President Joe Biden has made guaranteed paid family leave, and more specifically paid maternity leave, a legislative priority — and was looking to include the measure in the infrastructure package Democrats are seeking to pass.
It’s a measure that has since been given more attention as Democratic lawmakers work on compromises to ensure the bill can get enough votes to pass the Senate and various parts of the bill risk getting cut.
President Biden said in June the United States is the “only industrialized country in the world” that doesn’t have paid family leave. Senator Amy Klobuchar said paid family leave should be included because the United States is one of six countries in the world that doesn’t provide it.
THE QUESTION
Is the United States the only “industrialized country” that doesn’t guarantee paid family leave?
THE SOURCES
THE ANSWER
Yes, the United States is the only country without a paid family leave policy among nations in an organization made up of the largest economies called the OECD. There are a total of eight countries that don’t guarantee paid family leave worldwide, most of which are island nations in the Pacific Ocean.
WHAT WE FOUND
Current U.S. law provides employees at all public agencies, all public and private schools and at all companies with 50 or more employees up to 12 weeks per year of unpaid, job-protected leave for the birth of a newborn child. This leave is part of a pool shared with medical leave for serious health conditions.

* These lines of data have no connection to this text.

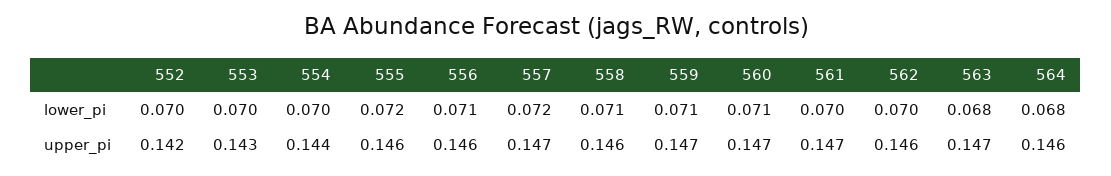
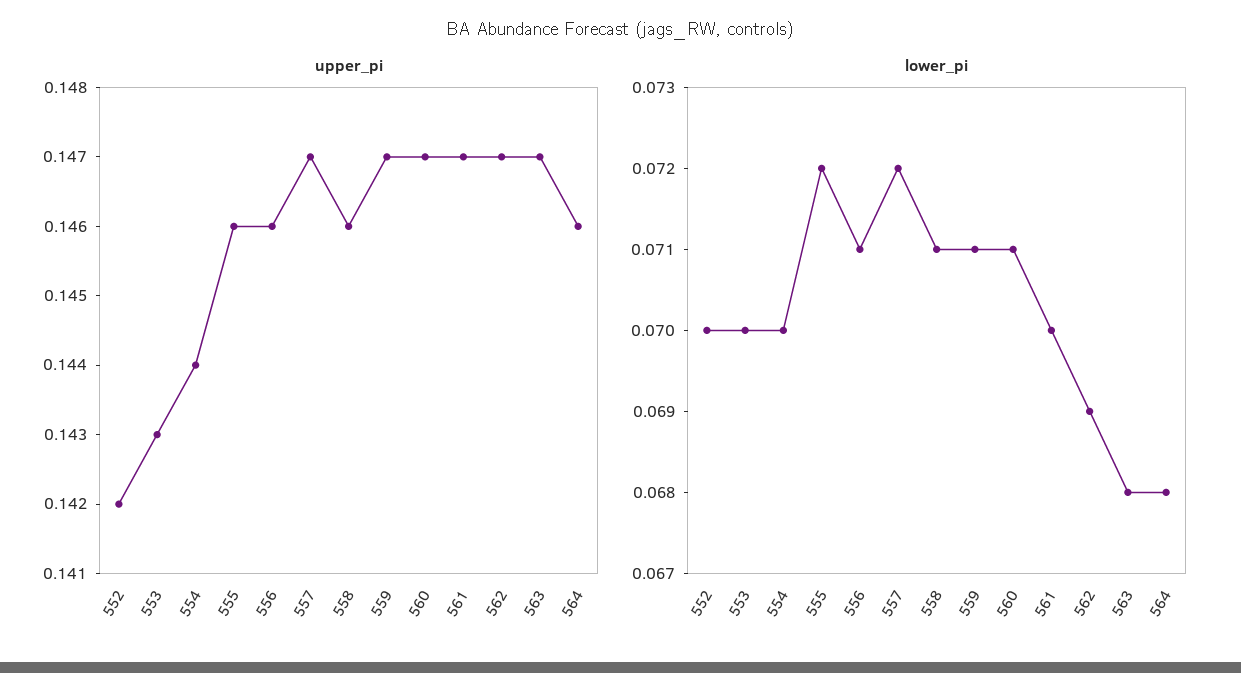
  {
    "lower_pi": {
      "552": 0.07,
      "553": 0.07,
      "554": 0.07,
      "555": 0.072,
      "556": 0.071,
      "557": 0.072,
      "558": 0.071,
      "559": 0.071,
      "560": 0.071,
      "561": 0.07,
-     "562": 0.07,
+     "562": 0.069,
      "563": 0.068,
      "564": 0.068
    },
    "upper_pi": {
      "552": 0.142,
      "553": 0.143,
      "554": 0.144,
      "555": 0.146,
      "556": 0.146,
      "557": 0.147,
      "558": 0.146,
      "559": 0.147,
      "560": 0.147,
      "561": 0.147,
-     "562": 0.146,
+     "562": 0.147,
      "563": 0.147,
      "564": 0.146
    }
  }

The WORLD Policy Analysis Center, a university partnership that creates databases on social policies around the world, lists a total of eight United Nations member countries that do not guarantee any paid family leave. The Center’s data reflect a systematic review of laws in place as of April 2015, plus any known policy changes that have occurred since then.
The United States is among those eight countries. The other seven are Papua New Guinea, Suriname and five island nations in the Pacific Ocean including Micronesia, the Marshall Islands, Nauru, Palau and Tonga.

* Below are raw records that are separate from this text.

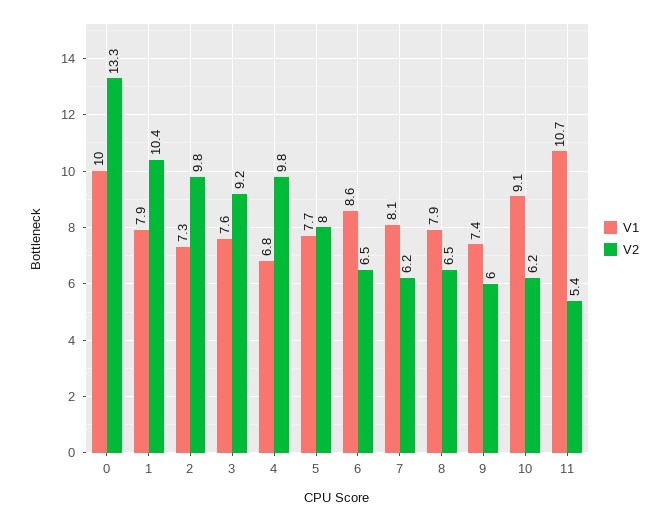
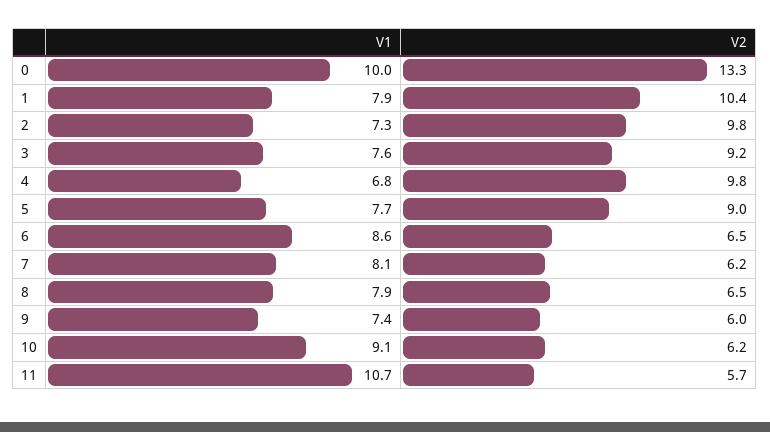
  {
    "V1": {
      "0": 10,
      "1": 7.9,
      "2": 7.3,
      "3": 7.6,
      "4": 6.8,
      "5": 7.7,
      "6": 8.6,
      "7": 8.1,
      "8": 7.9,
      "9": 7.4,
      "10": 9.1,
      "11": 10.7
    },
    "V2": {
      "0": 13.3,
      "1": 10.4,
      "2": 9.8,
      "3": 9.2,
      "4": 9.8,
-     "5": 8,
+     "5": 9,
      "6": 6.5,
      "7": 6.2,
      "8": 6.5,
      "9": 6,
      "10": 6.2,
-     "11": 5.4
+     "11": 5.7
    }
  }

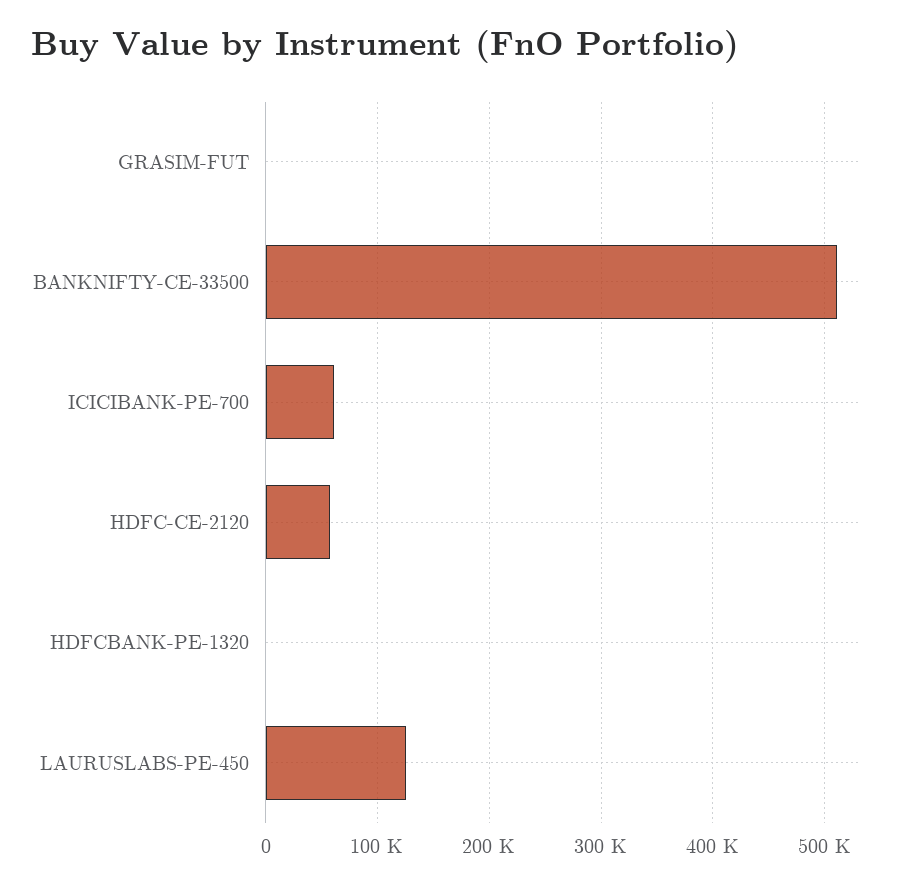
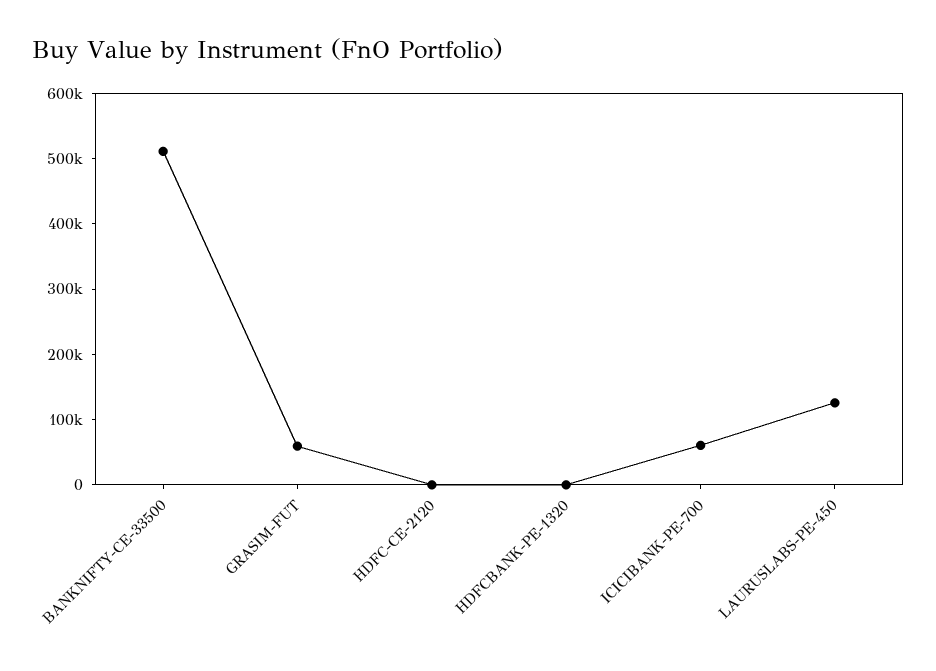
  {
-   "GRASIM-FUT": 0,
+   "GRASIM-FUT": 60000,
    "BANKNIFTY-CE-33500": 510000,
    "ICICIBANK-PE-700": 60000,
-   "HDFC-CE-2120": 60000,
+   "HDFC-CE-2120": 0,
    "HDFCBANK-PE-1320": 0,
    "LAURUSLABS-PE-450": 130000
  }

But there are still many more countries that fall short of the standards set by the International Labor Organization, which states a woman should be entitled to at least 14 weeks of paid family leave upon childbirth. A little more than 50% of the countries in the WORLD database guarantee at least 14 weeks of paid family leave for women who give birth.
As of 2020, the United States is the only country among the 38 in the OECD, an organization of most of the world’s largest economies, that does not guarantee any paid family leave for childbearing women. The average length of direct paid maternity leave among OECD nations is 18.4 weeks, but many of the OECD countries also guarantee paid parental leave available to one or both parents. When taking into account the additional paid parental leave available to mothers, only one other OECD country falls short of the 14-week standard: Mexico, where the average paid leave available to mothers is just under a year at 51.5 weeks.